* **ASSIGNMENT**: Below are the records. Retype exactly the lines between the lines holding "37: (152, 161)" and "51: (158, 58)", inclusive.
============================================================
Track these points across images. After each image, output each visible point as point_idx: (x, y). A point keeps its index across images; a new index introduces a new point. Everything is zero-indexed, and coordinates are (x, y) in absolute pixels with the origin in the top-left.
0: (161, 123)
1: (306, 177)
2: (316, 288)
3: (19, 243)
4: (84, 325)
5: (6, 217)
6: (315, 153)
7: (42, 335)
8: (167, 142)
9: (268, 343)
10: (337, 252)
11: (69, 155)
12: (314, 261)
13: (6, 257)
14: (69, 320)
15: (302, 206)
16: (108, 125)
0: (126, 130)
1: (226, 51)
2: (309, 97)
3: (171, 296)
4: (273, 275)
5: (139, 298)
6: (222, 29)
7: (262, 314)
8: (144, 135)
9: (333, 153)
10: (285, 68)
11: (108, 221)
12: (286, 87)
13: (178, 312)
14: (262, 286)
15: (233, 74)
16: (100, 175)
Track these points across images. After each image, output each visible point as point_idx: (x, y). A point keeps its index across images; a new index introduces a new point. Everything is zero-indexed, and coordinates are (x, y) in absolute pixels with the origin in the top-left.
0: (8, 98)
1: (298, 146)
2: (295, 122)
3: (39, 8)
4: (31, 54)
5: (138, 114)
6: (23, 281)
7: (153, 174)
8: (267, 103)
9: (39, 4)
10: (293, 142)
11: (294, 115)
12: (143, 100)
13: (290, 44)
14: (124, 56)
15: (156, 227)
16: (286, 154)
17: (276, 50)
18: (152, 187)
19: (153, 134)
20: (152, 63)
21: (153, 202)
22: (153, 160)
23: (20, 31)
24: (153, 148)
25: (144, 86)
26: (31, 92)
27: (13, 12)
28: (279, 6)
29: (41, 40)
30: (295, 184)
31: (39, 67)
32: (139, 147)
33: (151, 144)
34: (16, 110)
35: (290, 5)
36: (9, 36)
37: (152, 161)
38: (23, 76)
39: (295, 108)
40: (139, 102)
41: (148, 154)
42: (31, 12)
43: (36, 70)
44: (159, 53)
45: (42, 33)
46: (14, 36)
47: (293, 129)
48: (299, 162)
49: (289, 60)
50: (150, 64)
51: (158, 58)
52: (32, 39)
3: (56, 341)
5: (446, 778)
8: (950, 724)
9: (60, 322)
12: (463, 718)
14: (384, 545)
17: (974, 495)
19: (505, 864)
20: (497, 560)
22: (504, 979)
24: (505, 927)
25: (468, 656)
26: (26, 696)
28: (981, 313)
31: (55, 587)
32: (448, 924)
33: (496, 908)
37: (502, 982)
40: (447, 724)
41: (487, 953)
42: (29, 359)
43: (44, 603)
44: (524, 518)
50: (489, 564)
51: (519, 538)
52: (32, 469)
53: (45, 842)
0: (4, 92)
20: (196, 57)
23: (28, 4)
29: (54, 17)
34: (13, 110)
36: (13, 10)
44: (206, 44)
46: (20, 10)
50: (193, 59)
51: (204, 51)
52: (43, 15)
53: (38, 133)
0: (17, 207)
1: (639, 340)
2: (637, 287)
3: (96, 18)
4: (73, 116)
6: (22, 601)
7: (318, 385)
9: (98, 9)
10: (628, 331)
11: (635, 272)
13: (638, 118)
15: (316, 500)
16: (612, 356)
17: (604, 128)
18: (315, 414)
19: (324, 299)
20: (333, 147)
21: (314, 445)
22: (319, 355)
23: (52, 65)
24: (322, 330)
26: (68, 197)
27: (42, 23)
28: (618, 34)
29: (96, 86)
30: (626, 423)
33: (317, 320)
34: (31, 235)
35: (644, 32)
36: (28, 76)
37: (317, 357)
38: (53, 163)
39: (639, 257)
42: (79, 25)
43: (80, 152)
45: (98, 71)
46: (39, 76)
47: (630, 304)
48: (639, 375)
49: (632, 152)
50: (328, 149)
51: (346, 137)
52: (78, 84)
============================================================
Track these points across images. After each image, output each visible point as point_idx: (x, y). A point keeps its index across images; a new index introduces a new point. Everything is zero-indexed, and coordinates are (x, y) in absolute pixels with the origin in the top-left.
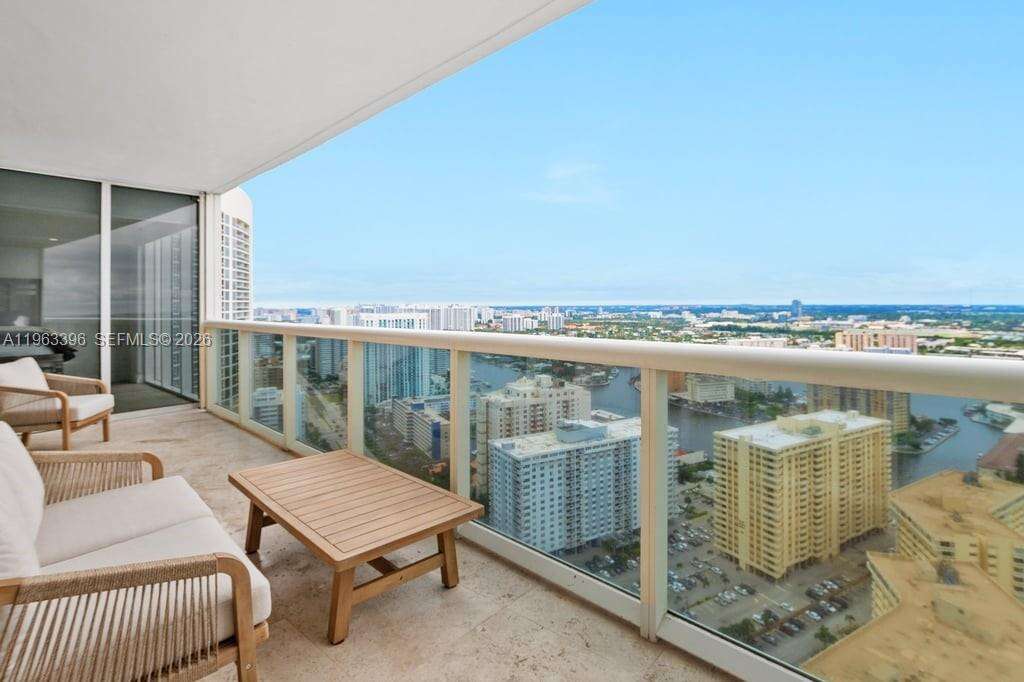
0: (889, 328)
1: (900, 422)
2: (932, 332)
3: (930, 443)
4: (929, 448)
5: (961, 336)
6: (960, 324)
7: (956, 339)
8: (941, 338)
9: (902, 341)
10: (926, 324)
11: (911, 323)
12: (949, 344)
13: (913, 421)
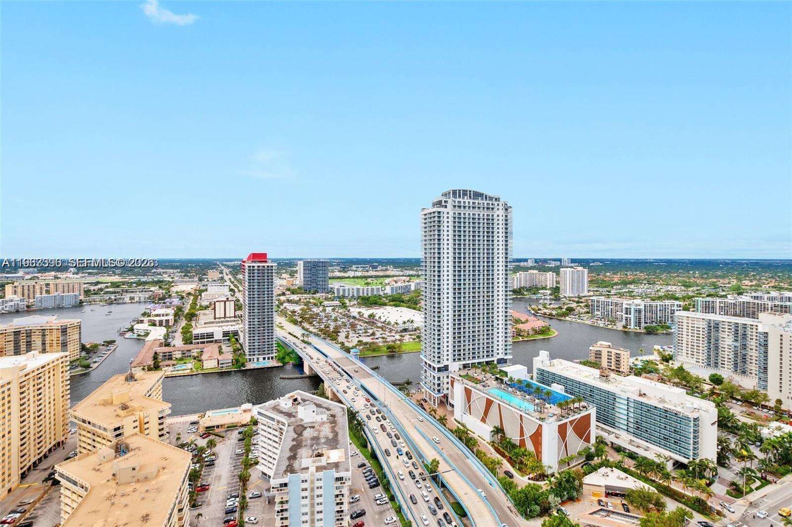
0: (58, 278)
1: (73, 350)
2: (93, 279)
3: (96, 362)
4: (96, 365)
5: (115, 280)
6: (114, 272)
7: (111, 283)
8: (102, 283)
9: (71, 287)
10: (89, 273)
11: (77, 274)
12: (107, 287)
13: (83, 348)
============================================================
* **WRITTEN RESPONSE**:
37: (152, 161)
38: (23, 76)
39: (295, 108)
40: (139, 102)
41: (148, 154)
42: (31, 12)
43: (36, 70)
44: (159, 53)
45: (42, 33)
46: (14, 36)
47: (293, 129)
48: (299, 162)
49: (289, 60)
50: (150, 64)
51: (158, 58)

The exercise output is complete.